* [ENTRIES PROVIDED]:

————

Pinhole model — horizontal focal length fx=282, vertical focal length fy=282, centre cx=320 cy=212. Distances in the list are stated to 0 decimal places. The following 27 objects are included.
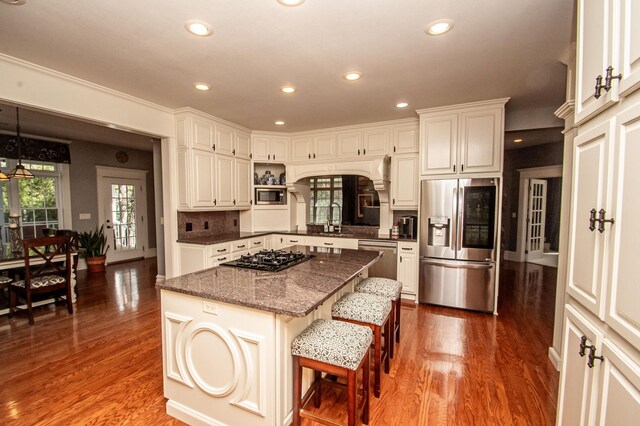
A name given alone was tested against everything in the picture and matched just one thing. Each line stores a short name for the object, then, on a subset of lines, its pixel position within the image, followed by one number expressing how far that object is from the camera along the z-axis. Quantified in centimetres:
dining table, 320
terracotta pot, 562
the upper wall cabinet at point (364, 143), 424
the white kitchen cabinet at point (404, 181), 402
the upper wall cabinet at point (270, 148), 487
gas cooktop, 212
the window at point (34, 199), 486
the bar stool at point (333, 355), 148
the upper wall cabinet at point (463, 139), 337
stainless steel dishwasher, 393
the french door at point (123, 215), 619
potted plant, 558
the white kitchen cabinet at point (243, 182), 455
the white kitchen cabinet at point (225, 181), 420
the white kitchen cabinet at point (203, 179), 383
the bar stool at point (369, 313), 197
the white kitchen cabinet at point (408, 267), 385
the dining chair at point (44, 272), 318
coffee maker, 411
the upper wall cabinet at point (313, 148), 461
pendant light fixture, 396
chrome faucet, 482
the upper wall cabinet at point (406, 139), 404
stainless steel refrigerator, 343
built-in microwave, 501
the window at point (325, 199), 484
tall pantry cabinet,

————

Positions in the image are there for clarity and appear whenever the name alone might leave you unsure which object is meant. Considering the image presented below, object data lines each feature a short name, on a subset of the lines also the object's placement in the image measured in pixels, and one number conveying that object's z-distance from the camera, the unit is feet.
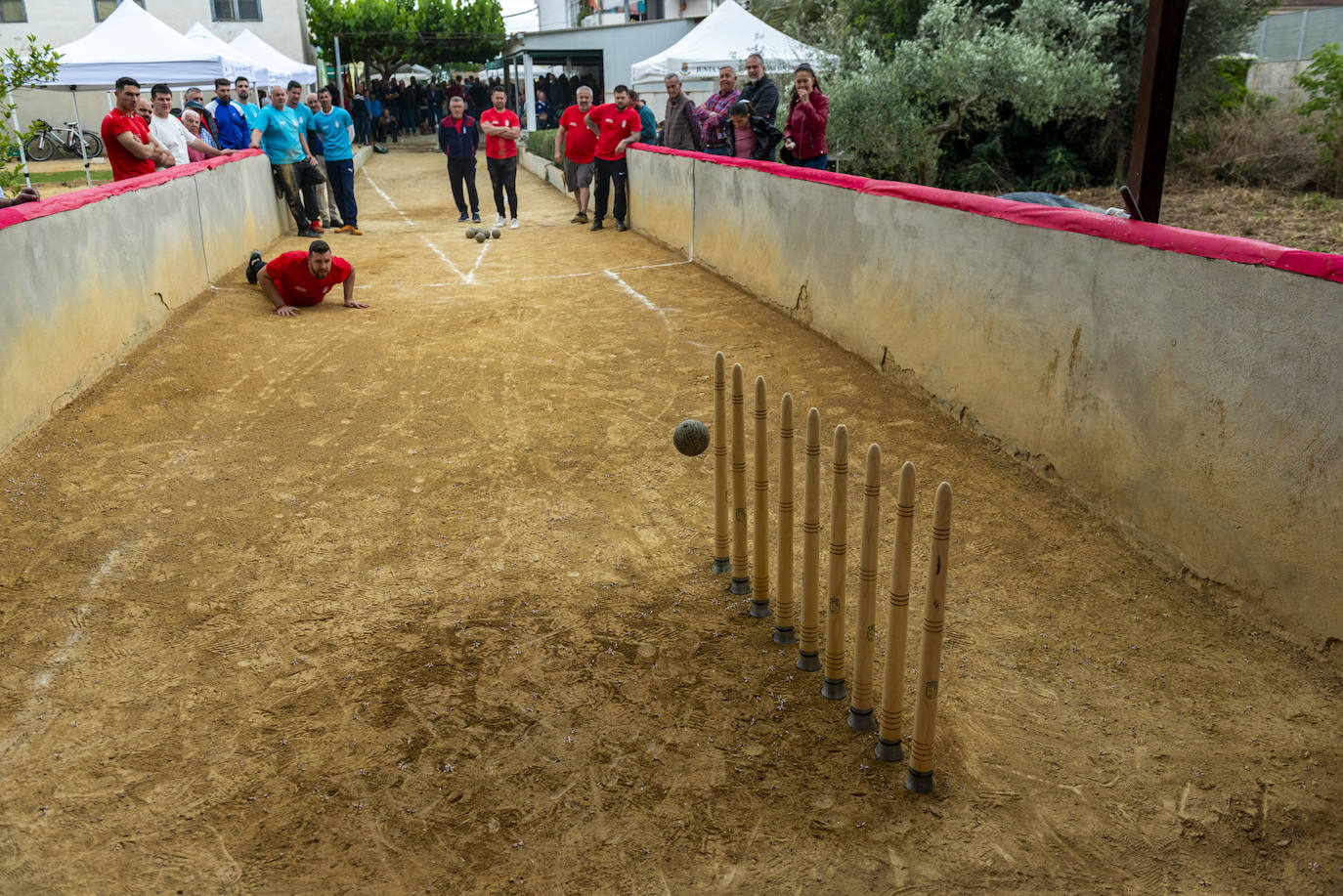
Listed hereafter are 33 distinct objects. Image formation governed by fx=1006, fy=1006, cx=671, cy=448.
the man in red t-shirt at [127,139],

————

* [WHAT NEEDS TO BE DONE]:
I would like you to report every line in the listing above that contains "name".

* [OUTPUT OF THE EXERCISE]:
A name given alone was tested against everything in the picture and matched just one thing. Each line stores a short name for the object, then, on a subset of lines, its pixel position within the image, followed by one number expressing how far that object is from the camera along the z-axis. Quantified in centimetres:
Positions in the image are there for clarity and appear whenever the name alone might leave you unsure which object is meant. Considering the image presented below, object data lines each feature a short name, on a subset of the lines also the object's placement in the image measured in pixels, and one number conveying that object's z-distance from the camera, the unit is feet.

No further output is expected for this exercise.